• No results found

4 Is de uitvoering van de beheersregelingen consistent?

4.3 Ruimtelijke rangschikking van de beschikkingen

De ruimtelijke rangschikking van de beschikkingen of beheereenheden is op twee manieren in beeld gebracht.

De eerste is de mate waarin de beheereenheden met graslandpakketten binnen de netto begrensde EHS liggen (PKBkaart Nota Ruimte). De gedachte is dat naarmate het aandeel dat binnen de Ecologische Hoofdstructuur (EHS) ligt toeneemt, de bijdrage aan de ruimtelijke samenhang van de EHS groter is. Tevens geldt dat wanneer de graslanden binnen de EHS vallen, zij ook profiteren van de beschermingsregimes die gelden voor de EHS en van de uitvoering van het beleid ten aanzien van milieumaatregelen.

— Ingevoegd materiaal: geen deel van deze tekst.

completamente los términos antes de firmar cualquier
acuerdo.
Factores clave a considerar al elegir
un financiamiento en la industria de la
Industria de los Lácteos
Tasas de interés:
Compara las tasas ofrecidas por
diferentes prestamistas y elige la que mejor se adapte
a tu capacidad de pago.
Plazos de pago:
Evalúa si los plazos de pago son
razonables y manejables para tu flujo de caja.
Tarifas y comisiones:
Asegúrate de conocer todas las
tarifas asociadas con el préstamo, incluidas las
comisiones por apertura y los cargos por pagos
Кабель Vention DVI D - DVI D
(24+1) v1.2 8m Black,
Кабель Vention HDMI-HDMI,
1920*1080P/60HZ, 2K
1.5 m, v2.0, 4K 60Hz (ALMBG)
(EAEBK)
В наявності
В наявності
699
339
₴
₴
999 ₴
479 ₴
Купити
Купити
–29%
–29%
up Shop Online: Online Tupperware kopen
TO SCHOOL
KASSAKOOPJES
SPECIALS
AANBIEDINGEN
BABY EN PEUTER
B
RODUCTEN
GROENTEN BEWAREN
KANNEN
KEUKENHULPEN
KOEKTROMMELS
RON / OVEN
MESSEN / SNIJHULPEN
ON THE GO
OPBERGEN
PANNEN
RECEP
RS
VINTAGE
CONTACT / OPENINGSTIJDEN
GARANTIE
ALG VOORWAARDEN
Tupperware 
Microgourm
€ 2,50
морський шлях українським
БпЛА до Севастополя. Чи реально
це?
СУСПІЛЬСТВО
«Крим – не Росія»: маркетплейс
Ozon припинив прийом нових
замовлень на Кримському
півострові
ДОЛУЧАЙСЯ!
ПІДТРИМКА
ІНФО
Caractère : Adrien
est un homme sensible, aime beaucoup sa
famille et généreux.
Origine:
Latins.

De tweede manier betreft een analyse naar de mate van geïsoleerdheid van de beheereenheden, mede in relatie tot de grootte van de beheereenheid. De gedachte hierbij is dat de kwaliteit van een gebied erbij gebaat is, naarmate het areaal ervan groter is en naarmate de afstand tot gelijksoortige buurgebieden geringer is. De gebiedsgrootte is daarbij in vier klassen onderscheiden: 0,5-10 ha (kleine graslandeenheden); 10-100 ha (middelgrote graslandeenheden); 100-1000 ha (grote graslandeenheden) en groter of gelijk aan 1000 ha (zeer grote graslandeenheden). Per grootteklasse zijn de arealen van graslandbeheer- eenheden opgeteld.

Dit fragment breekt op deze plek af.